▶ [ABOUT THIS EXERCISE]: Every line with the word "filter" in it should be extracted from the data that follows.

Segment Open

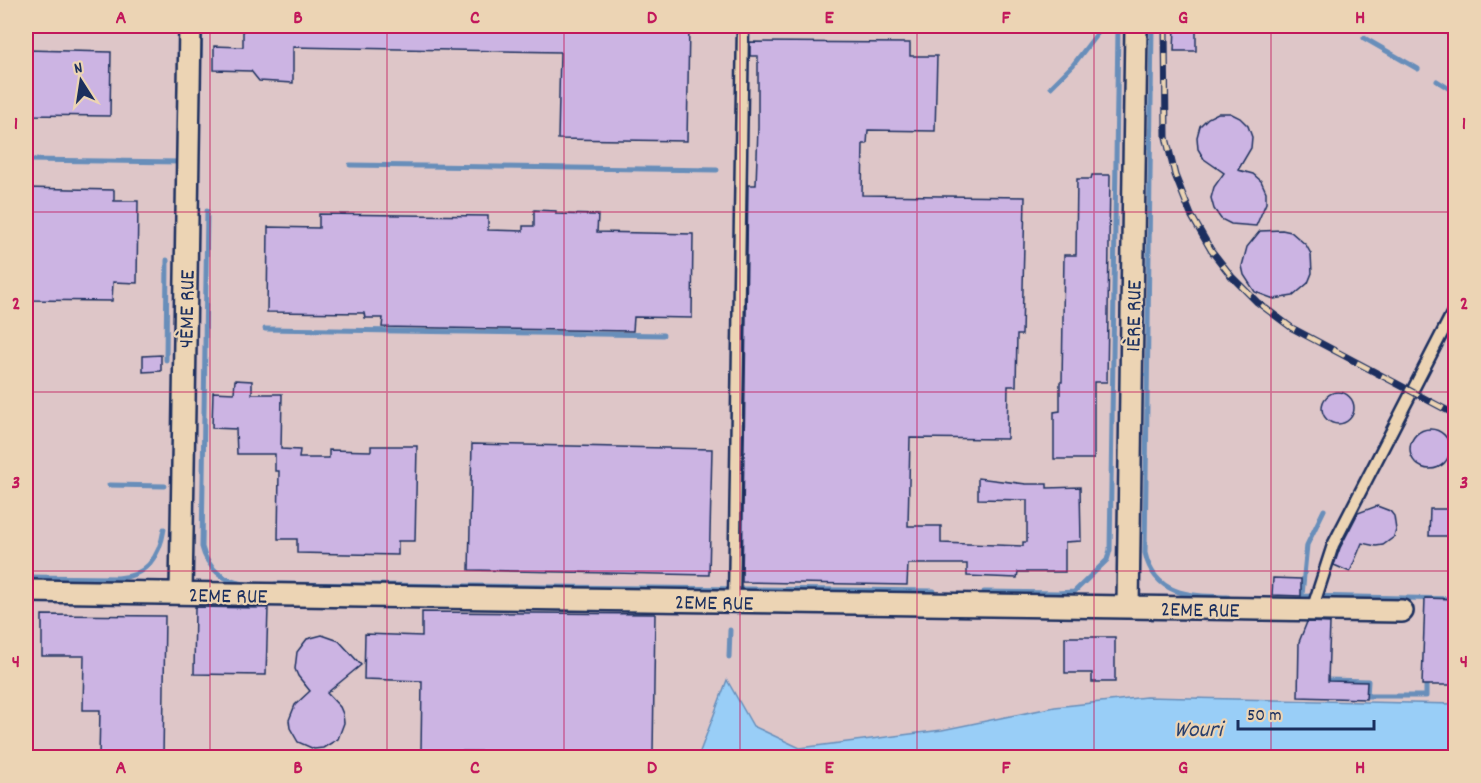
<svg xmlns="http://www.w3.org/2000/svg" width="1481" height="783" font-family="Dekko,sans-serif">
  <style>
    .built { fill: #dec6c8 }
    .water { fill: #99cef7; stroke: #678eba; stroke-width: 1.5 }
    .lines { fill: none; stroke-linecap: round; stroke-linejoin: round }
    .stream { stroke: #678eba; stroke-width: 5 }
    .building { fill: #ccb4e3; stroke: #1b2f5e; stroke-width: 1.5 }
    .service-casing { stroke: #1b2f5e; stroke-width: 15 }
    .minor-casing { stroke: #1b2f5e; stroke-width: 26 }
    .service { stroke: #ecd4b4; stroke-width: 10 }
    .minor { stroke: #ecd4b4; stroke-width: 21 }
    .rail-casing { stroke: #1b2f5e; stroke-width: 7 }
    .rail { stroke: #ecd4b4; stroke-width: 4.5; stroke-dasharray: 14; stroke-linecap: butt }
    .grid { fill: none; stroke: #c2185b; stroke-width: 1.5; stroke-opacity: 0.55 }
    .labels { text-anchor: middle; stroke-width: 4.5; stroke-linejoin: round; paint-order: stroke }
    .street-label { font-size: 22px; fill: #1b2f5e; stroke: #ecd4b4 }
    .water-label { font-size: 24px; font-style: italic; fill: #283f6d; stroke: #ecd4b4 }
    .neatline { fill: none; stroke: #c2185b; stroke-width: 2 }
    .grid-label { font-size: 20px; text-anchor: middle; font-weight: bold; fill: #c2185b }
  </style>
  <rect width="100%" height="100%" fill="#e6cebd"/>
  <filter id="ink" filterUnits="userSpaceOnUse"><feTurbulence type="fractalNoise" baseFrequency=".0167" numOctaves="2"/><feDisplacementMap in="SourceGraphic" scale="12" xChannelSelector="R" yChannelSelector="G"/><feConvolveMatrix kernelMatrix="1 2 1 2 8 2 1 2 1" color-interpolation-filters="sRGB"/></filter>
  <g filter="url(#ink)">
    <!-- built -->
    <path class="built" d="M26,26H1455V704L1146,697L1055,707L942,730L800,748L753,726L727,681L698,757H26Z"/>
    <!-- water -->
    <path class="water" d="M727,680L753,726L800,748L942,730L1055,707L1146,697L1455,704V757H698Z"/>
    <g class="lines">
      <!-- stream -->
      <path class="stream" d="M1152,26L1145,553C1155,597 1192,596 1228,597
        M1341,26L1343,27
        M1433,26L1456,37
        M1364,38L1418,69
        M200,57L201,26
        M1437,81L1456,93
        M1051,87L1073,65L1103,26
        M26,160L182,162
        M350,165L717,170
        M207,211L202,547C207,568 224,582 245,584
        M265,329L663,335
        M166,360L167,260
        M109,485L165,486
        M26,577L118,578C146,576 160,556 164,529
        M275,584L934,591
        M984,592L1057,593L1074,592L1107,560L1110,550L1118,29
        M1302,595L1307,545L1324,510
        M1304,596L1456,599
        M729,657L730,630
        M1328,680L1368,681L1367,696H1426V685"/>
    </g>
    <!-- building -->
    <path class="building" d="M243,26H689L687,141L558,139L560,52L293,47V83L259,81L251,71L214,70V46L243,47Z
      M1175,26H1196V51H1174Z
      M750,42L910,43V56H937L935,131L868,130L867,144H863L862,195L1025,197L1022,335H1017L1016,386H1008L1007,439L910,438L908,526H941V543L1023,546V542H1027V500L978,499V478L1026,484H1047V488L1080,487L1081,541L1065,542V572H1018L1017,578L967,576V564H908L907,585L742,582L748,185H756L758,127V56H750Z
      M26,50L111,52L110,116L26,115Z
      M1218,113H1230L1240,118L1248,126L1252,137L1251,148L1238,170L1253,174L1261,181L1266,192V203L1256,226L1231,224L1221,219L1214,209L1211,198L1214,187L1224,173L1204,159L1198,149L1197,137L1200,126L1208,118Z
      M1092,175H1110L1107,382H1094V459H1054V412L1060,411V382H1062L1064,255H1076L1077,179H1091Z
      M26,188L114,190V201H138L137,283L113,282L112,301L26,300Z
      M534,210L556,211V214L598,215L597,232L693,234L692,318L634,317L633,331L382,327L383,318H365L364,313L267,312L268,227L319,228V214L488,216V230L523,231V226H534Z
      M1282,230L1291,232L1306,245L1311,254L1312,273L1308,283L1293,296L1274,299L1255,292L1244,275L1242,266L1247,247L1260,231Z
      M161,355V371L143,372V356Z
      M235,380L252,381V394H282L281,449L300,450L299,458H329V450L371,451V446H417L415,541H398V555L297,553V539H278L279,471H275V454H237L236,429L212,428L213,392L234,393Z
      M1322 408a16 16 0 1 1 32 0a16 16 0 1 1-32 0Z
      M1410 449a20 20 0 1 1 40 0a20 20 0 1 1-40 0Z
      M472,444L712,449L709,575L469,570Z
      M1377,506L1390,511L1394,516L1396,530L1394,537L1383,545L1376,546L1362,543L1350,572L1334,565L1340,548L1358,513Z
      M1430,509H1449L1448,536H1429Z
      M1273,578L1301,579V596L1272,595Z
      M1425,598L1455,599V685H1422Z
      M195,607L268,608L266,675L194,674Z
      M422,612L655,614L653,753L421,751L422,681L364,679L365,634L422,636Z
      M42,615L165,616L163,758H99L100,710H83L84,656H42Z
      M1307,622L1330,623L1328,681L1367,682L1366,699L1298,697L1299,642Z
      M322,635L339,641L361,665L327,693L340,707L343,714L344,723L338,739L323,748L314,749L298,742L290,728L289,720L295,705L310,691L298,676L295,669L297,652L307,639Z
      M1065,637H1115V682H1092V673H1065Z"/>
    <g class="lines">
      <!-- service casing -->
      <g class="service-casing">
        <path id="service" d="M734,601L743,26
          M1312,610L1333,545L1456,306"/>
      </g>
      <!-- minor casing -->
      <g class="minor-casing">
        <path id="minor" d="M26,591L1402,611
          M181,593L190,26
          M1128,607L1136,26"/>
      </g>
      <!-- service -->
      <use href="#service" class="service"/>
      <!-- minor -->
      <use href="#minor" class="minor"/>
      <!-- rail casing -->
      <g class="rail-casing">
        <path id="rail" d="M1165,26L1166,137L1175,175L1191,215L1211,250L1232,277L1257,302L1292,328L1456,415"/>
      </g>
      <!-- rail -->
      <use href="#rail" class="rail"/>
    </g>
  </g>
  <!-- grid -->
  <path class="grid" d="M210,26V758M387,26V758M564,26V758M740,26V758M917,26V758M1094,26V758M1271,26V758M26,212H1456M26,392H1456M26,571H1456"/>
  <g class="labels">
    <!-- street labels -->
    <g class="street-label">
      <text transform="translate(185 309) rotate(-89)" y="8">4ÈME RUE</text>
      <text transform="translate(1132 316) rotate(-89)" y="8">1ÈRE RUE</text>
      <text transform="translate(228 594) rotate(1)" y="8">2EME RUE</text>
      <text transform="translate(714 601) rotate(1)" y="8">2EME RUE</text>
      <text transform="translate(1200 608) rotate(1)" y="8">2EME RUE</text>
    </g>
    <!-- water labels -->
    <g class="water-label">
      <text x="1198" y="736">Wouri</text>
    </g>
  </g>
  <!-- margin -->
  <rect width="1481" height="783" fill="none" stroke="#ecd4b4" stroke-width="66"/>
  <!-- north arrow -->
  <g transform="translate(81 81) rotate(348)" stroke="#ecd4b4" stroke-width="4.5" paint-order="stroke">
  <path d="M0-4.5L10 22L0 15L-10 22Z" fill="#1b2f5e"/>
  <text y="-9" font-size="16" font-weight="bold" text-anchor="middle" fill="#1b2f5e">N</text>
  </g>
  <!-- scale -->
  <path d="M1238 720v9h136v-9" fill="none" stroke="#1b2f5e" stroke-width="3"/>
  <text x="1247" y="720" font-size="18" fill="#1b2f5e" stroke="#ecd4b4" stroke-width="4.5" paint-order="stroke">50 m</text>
  <rect x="33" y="33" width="1415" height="717" class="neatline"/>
  <g class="grid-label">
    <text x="121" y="23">A</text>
    <text x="298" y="23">B</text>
    <text x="475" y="23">C</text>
    <text x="652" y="23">D</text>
    <text x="829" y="23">E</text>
    <text x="1006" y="23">F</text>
    <text x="1183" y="23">G</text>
    <text x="1360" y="23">H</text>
    <text x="16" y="129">1</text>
    <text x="1464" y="129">1</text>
    <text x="16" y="309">2</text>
    <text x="1464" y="309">2</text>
    <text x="16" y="488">3</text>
    <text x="1464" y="488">3</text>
    <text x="16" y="667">4</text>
    <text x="1464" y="667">4</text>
    <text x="121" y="773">A</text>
    <text x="298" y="773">B</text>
    <text x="475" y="773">C</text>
    <text x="652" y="773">D</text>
    <text x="829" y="773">E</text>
    <text x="1006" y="773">F</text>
    <text x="1183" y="773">G</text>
    <text x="1360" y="773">H</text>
  </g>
</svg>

Segment Closed

▶ [RESULT OF THIS TASK]:
  <filter id="ink" filterUnits="userSpaceOnUse"><feTurbulence type="fractalNoise" baseFrequency=".0167" numOctaves="2"/><feDisplacementMap in="SourceGraphic" scale="12" xChannelSelector="R" yChannelSelector="G"/><feConvolveMatrix kernelMatrix="1 2 1 2 8 2 1 2 1" color-interpolation-filters="sRGB"/></filter>
  <g filter="url(#ink)">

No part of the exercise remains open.